NEW YORK (GenomeWeb) – Next-generation sequencing and real-time PCR could detect adventitious agents in vaccines including human cytomegalovirus more quickly and at lower thresholds than existing cell-based methods, according to a recently published proof-of-concept study.
Scientists from Sanofi Pasteur, led by Siemon Ng, ran parallel studies comparing NGS and qPCR detection tests to the established in vitro cell culture method for CMV detection.
"From an industrial perspective, the conventional in vitro and in vivo assays used for detection of viral contaminants have shown their limitations," Sanofi Pasteur's Laurent Mallet and Lucy Gisonni-Lex, co-authors on the paper, wrote in a separate article in the same journal issue.
Researchers have seriously considered using NGS to detect contaminants since 2010, when scientists discovered a nonpathogenic pig virus in Rotarix, the GlaxoSmithKline rotavirus vaccine.
"Our results show that NGS can potentially achieve a detection limit that is 10 times more sensitive than the cell culture assays," the authors said. The cell culture assay detection limit was 10 CCID50/mL.
NGS was able to detect CMV at a sensitivity of 1 CCID50/mL and was able to detect the virus directly at initial levels of inoculation of 10 and 100 CCID50/mL, which could eliminate the need for cell culture to amplify the virus, reducing the time it takes to detect CMV.
The qPCR test detected CMV at a sensitivity between 1 and 10 CCID50/mL. "It still remains to be worked out where qPCR can go. If you optimize qPCR you might be able to get [the detection threshold] down," Ng said. The authors said that qPCR could also detect CMV at levels that would obviate the viral amplification step.

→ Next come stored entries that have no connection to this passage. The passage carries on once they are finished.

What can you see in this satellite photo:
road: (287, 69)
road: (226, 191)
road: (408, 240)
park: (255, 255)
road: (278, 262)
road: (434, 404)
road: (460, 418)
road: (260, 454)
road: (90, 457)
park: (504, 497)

The results were originally presented in November 2013 at the Parenteral Drug Association/US Food and Drug Administration Advanced Technologies for Virus Detection in the Evaluation of Biologicals Conference and were published in the November/December 2014 issue of PDA Journal of Pharmaceutical Science and Technology.

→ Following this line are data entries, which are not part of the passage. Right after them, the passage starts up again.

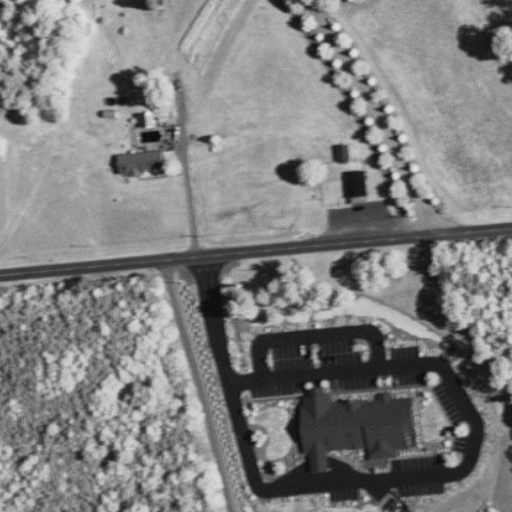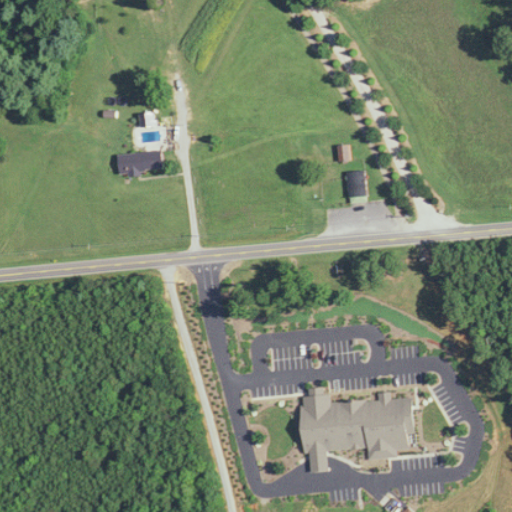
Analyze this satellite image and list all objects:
road: (355, 112)
road: (380, 116)
building: (149, 120)
building: (142, 163)
building: (359, 185)
road: (189, 192)
road: (256, 247)
road: (315, 336)
road: (191, 383)
building: (357, 427)
road: (404, 478)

CMV, related to herpes viruses, is highly prevalent in the general population and can pose a serious health risk to newborns and other individuals with compromised immune systems. It represents a class of potential contaminants in cell lines used to manufacture biological products like vaccines.

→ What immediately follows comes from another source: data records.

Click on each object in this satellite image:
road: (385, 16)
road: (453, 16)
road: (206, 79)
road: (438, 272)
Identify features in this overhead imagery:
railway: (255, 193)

The FDA Guidance for Industry specifically calls for human diploid cells to be used in the detection of adventitious agents such as CMV, which requires inoculating cell lines and incubating the cultures for 28 days, after which a technician checks for signs of viral infection.
For the NGS study, the scientists used the Illumina Nextera XT DNA sample preparation kit to generate the libraries for each extracted sample and performed sequencing with the HiSeq 1500 system. The authors noted that lower throughput NGS systems might miss the viral signal.
For the parallel qPCR study, the scientists extracted nucleic acid with the Wako DNA extraction kit. The qPCR reactions took place on the Roche LightCycler 480 system.
Detecting CMV or other adventitious viruses with NGS is not without its limitations. NGS is likely to take longer than a qPCR assay and detection of viral sequences does not necessarily guarantee that the virus present in the sample is able to replicate.
But NGS offers the ability to detect other potential adventitious viruses, without having to look for them specifically. "In the same sequencing run I could detect CMV or whatever other potential contaminant is in there," Ng said. "[NGS and qPCR] can be consider complementary as NGS (higher in cost and time) might be run at specific stage of production while qPCR can be more of a routine testing protocol."